Schrijf alle onderstaande regels letterlijk over en laat de afbeeldingen daarbij weg.

▼▼▼

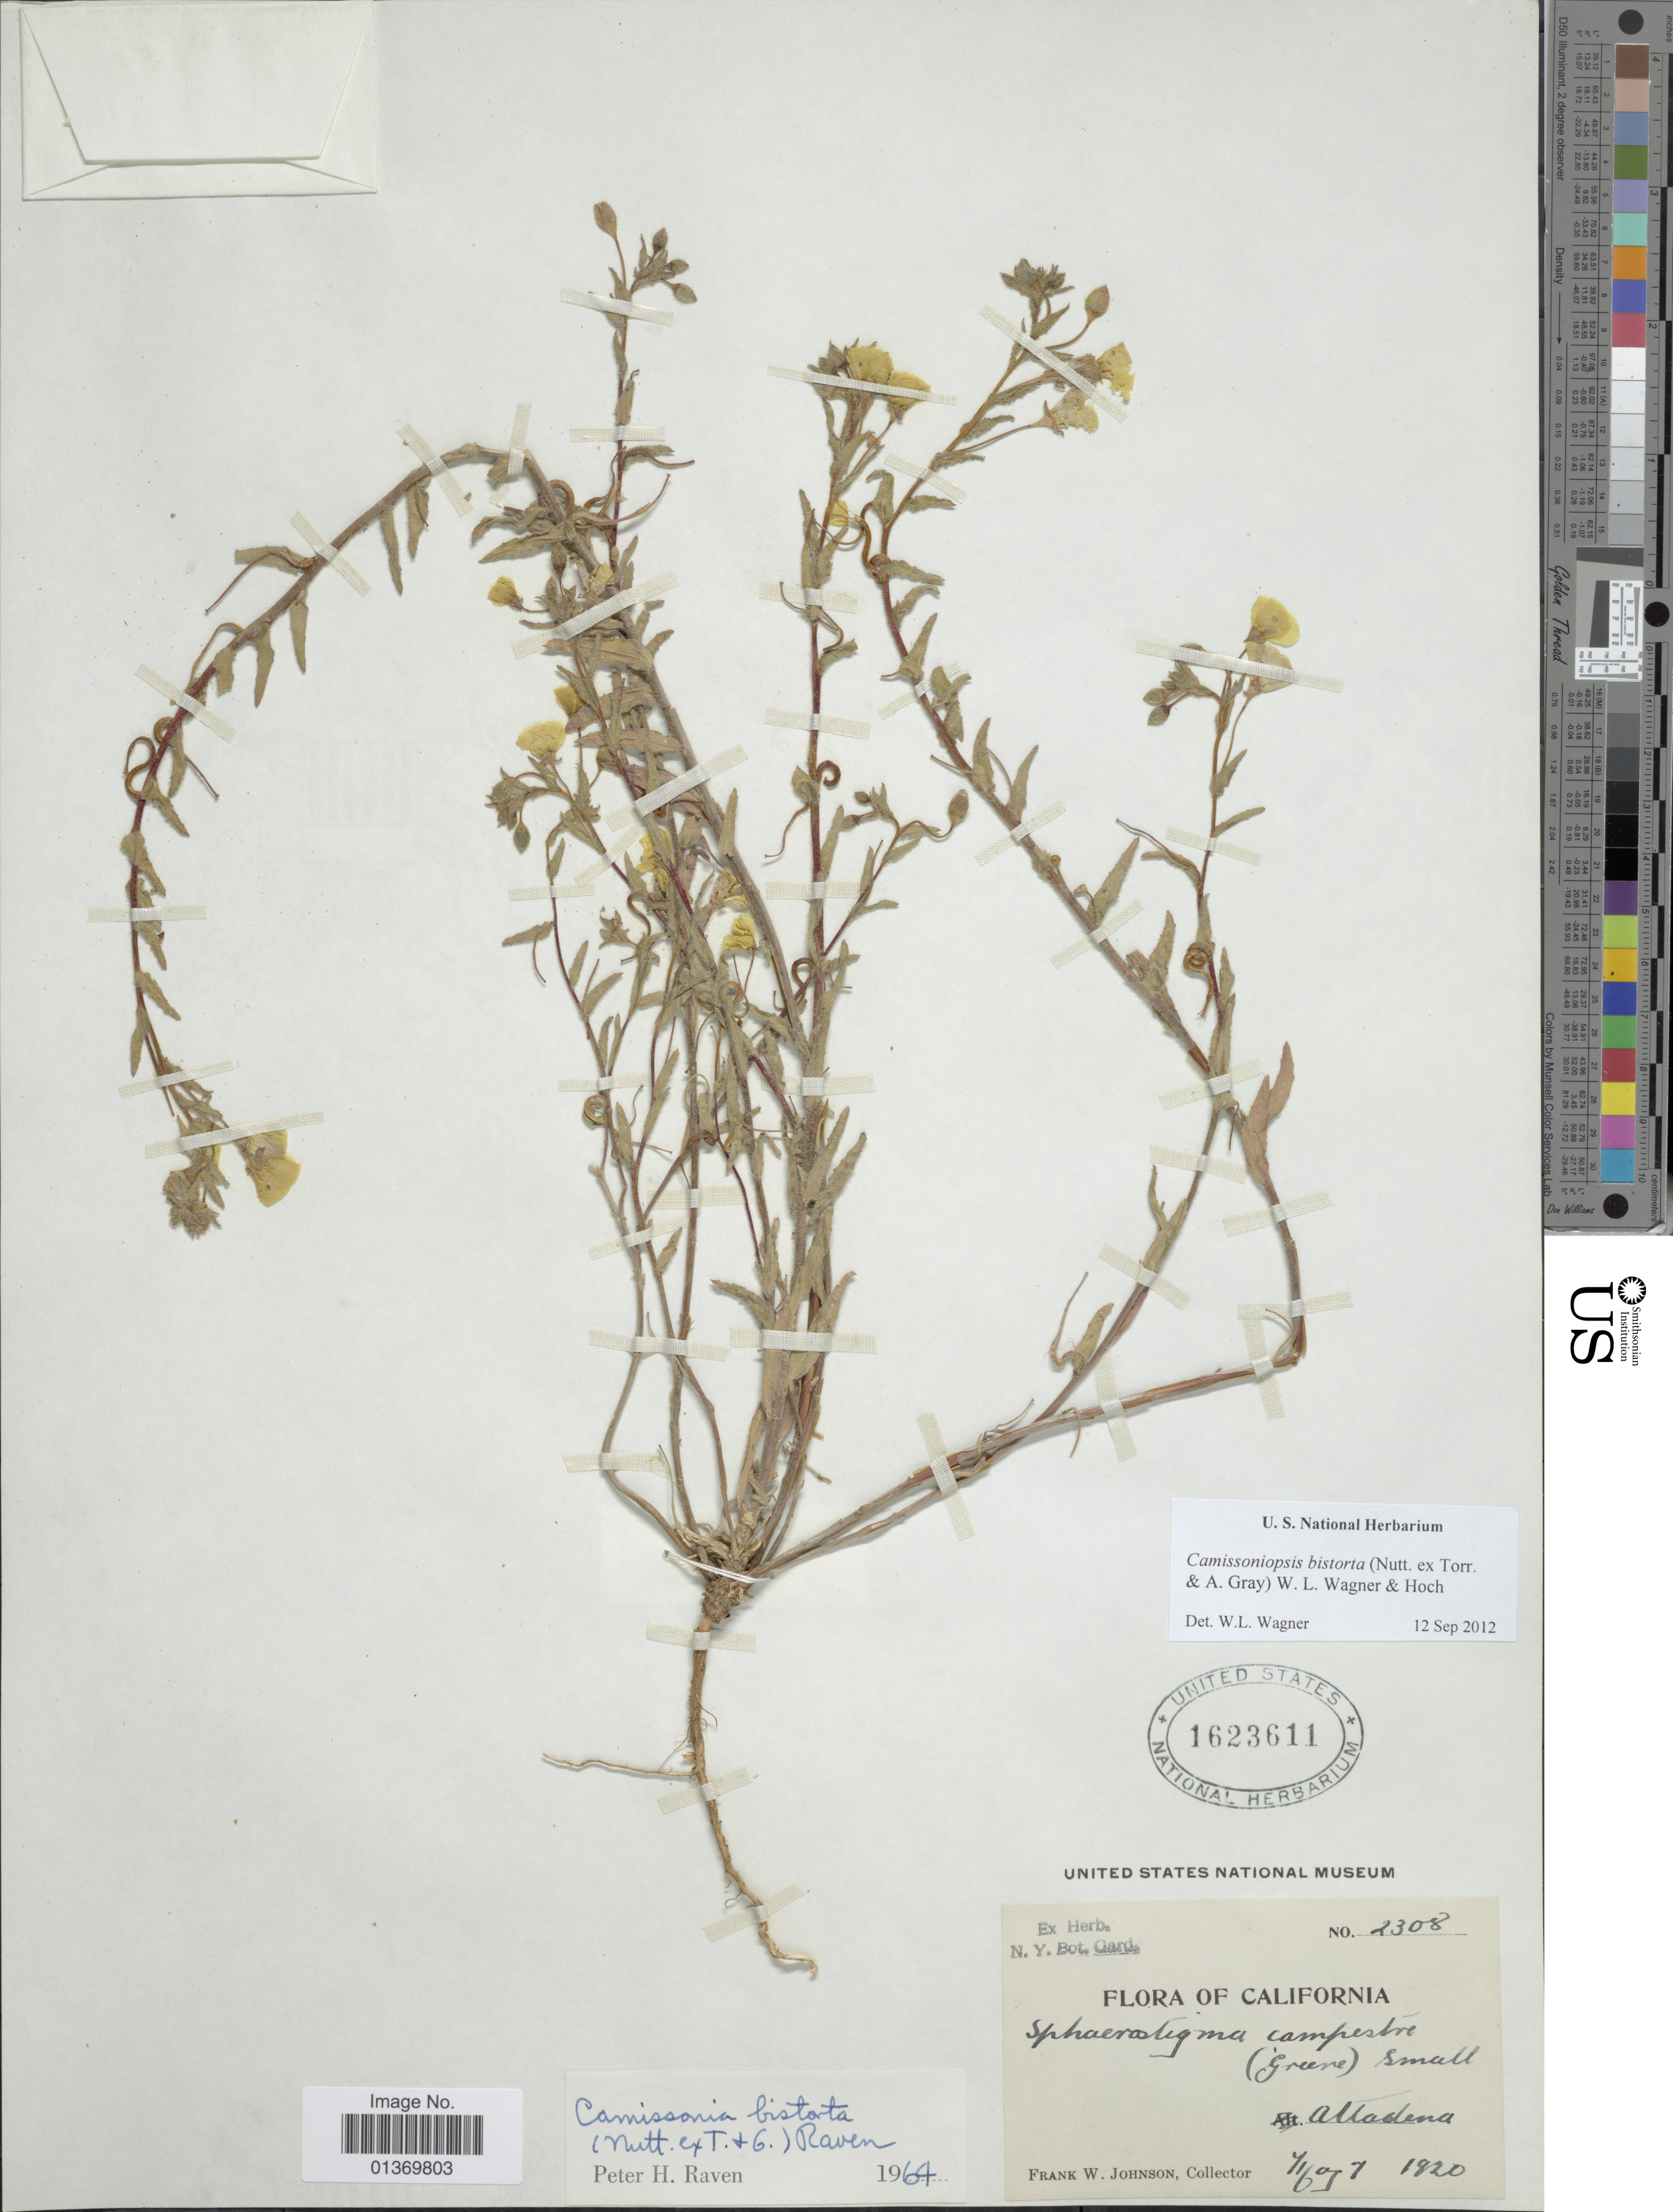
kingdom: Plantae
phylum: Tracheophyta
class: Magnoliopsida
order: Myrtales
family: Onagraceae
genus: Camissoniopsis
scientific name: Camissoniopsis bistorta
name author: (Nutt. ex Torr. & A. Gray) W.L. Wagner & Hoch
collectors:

▲▲▲

◆ **UITGEWERKTE OPLOSSING**
kingdom: Plantae
phylum: Tracheophyta
class: Magnoliopsida
order: Myrtales
family: Onagraceae
genus: Camissoniopsis
scientific name: Camissoniopsis bistorta
name author: (Nutt. ex Torr. & A. Gray) W.L. Wagner & Hoch
collectors:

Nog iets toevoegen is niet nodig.